──────── Given text ────────

We discuss as a group how we stereotype with class, much as we do with gender and with race. We talk about how difficult it seems to be to address issues of class, about how dangerous it seems to be to delve into the stereotypes involved, partly because many of us come from working-class backgrounds ourselves and when we come to university we mistakenly believe that everyone else comes from the upper-middle-class, or only the upper classes as they once did. We discuss the fact that we often feel we must hide and disguise our backgrounds, and the fact that it can be easier to disguise class than gender or race.

I tell the students about my experiences teaching ethics in previous classrooms and how students often became enraged that I would suggest that classes exist in North America. I tell them that, whether or not we like it, there do appear to be some class differences in our society, and what is even more important as we study marketing, that marketers do indeed operate on an assumption that there are differences among the classes and that these differences may well affect what products people buy and what media they respond to. I tell them that I have found that the only way to tackle the thorny issue of social class is to tackle it head on, and then I introduce the evening’s work.

The Classroom Exercise

I divide the students into seven groups, each group to receive a magazine targeted to a particular social class. They will spend a half hour, or forty-five minutes, or ten minutes, depending on how long the lecture period is, and come up with a skit which portrays the stereotypical view of their assigned social class as used by marketers to target them in the magazines provided.  

This will be a class exercise that will require a combination of critical thinking, specific reference to the textbook’s summary of the work done in the field, and creative thinking and theatrical role-playing on their part in the skits. In order to warm them up and set an example, I crank up the dramatic presentation as I hand out the magazines. Each oral description ends with a specific challenge to the group, as I hand them their written instructions. These descriptions borrow heavily from Coleman (1983). The covers of these magazines, and a representative ad from each are duplicated in the Appendix.

Group 1 is handed a copy of The New Yorker and told, “Congratulations, you are members of the upper-upper class. You represent only 0.3% of society, but you control a whole lot of the money. You are the “Capital S” of society, and your main distinguishing feature is your inherited wealth. You can buy whatever you want and you work only if you choose to do so.”  
Group 2 gets a copy of Smart Money and hears, “Congratulations, you are members of the lower-upper class. Representing only 1.2% of society, you are the newer social elite, mostly highly successful professionals. Many of you are fabulously wealthy, but chances are you got your money the hard way, by earning it, and you’re going to show the world that you have made it!”  
Group 3 receives a copy of Bon Appétit Week and is told, “You are members of the upper-middle-class. Representing 12.5% of society, you are university-educated, high-level managers and professionals. Your lifestyle centres on private clubs, social causes, and the arts. You earn good money but have little time, and you aspire to be like the upper class, even though you realize you will probably never make it. You are the “country club” set.”

──────── Source excerpt ────────

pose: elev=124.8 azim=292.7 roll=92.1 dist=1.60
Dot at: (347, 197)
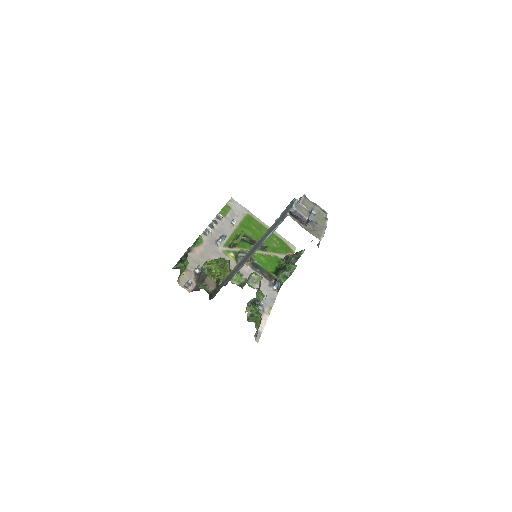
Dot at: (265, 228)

────────

[Work instructions]
[a] From the social class teaching text, give back the words starting with "We discuss as" and going on through "gender or race.".
[b] According to the social class teaching text, why are class differences especially important when studying marketing? Answer in one to three sentences.

[Solved tasks]
[a]
We discuss as a group how we stereotype with class, much as we do with gender and with race. We talk about how difficult it seems to be to address issues of class, about how dangerous it seems to be to delve into the stereotypes involved, partly because many of us come from working-class backgrounds ourselves and when we come to university we mistakenly believe that everyone else comes from the upper-middle-class, or only the upper classes as they once did. We discuss the fact that we often feel we must hide and disguise our backgrounds, and the fact that it can be easier to disguise class than gender or race.

[b] Marketers work on the assumption that there are differences among the classes. They assume these differences may well affect what products people buy and what media they respond to.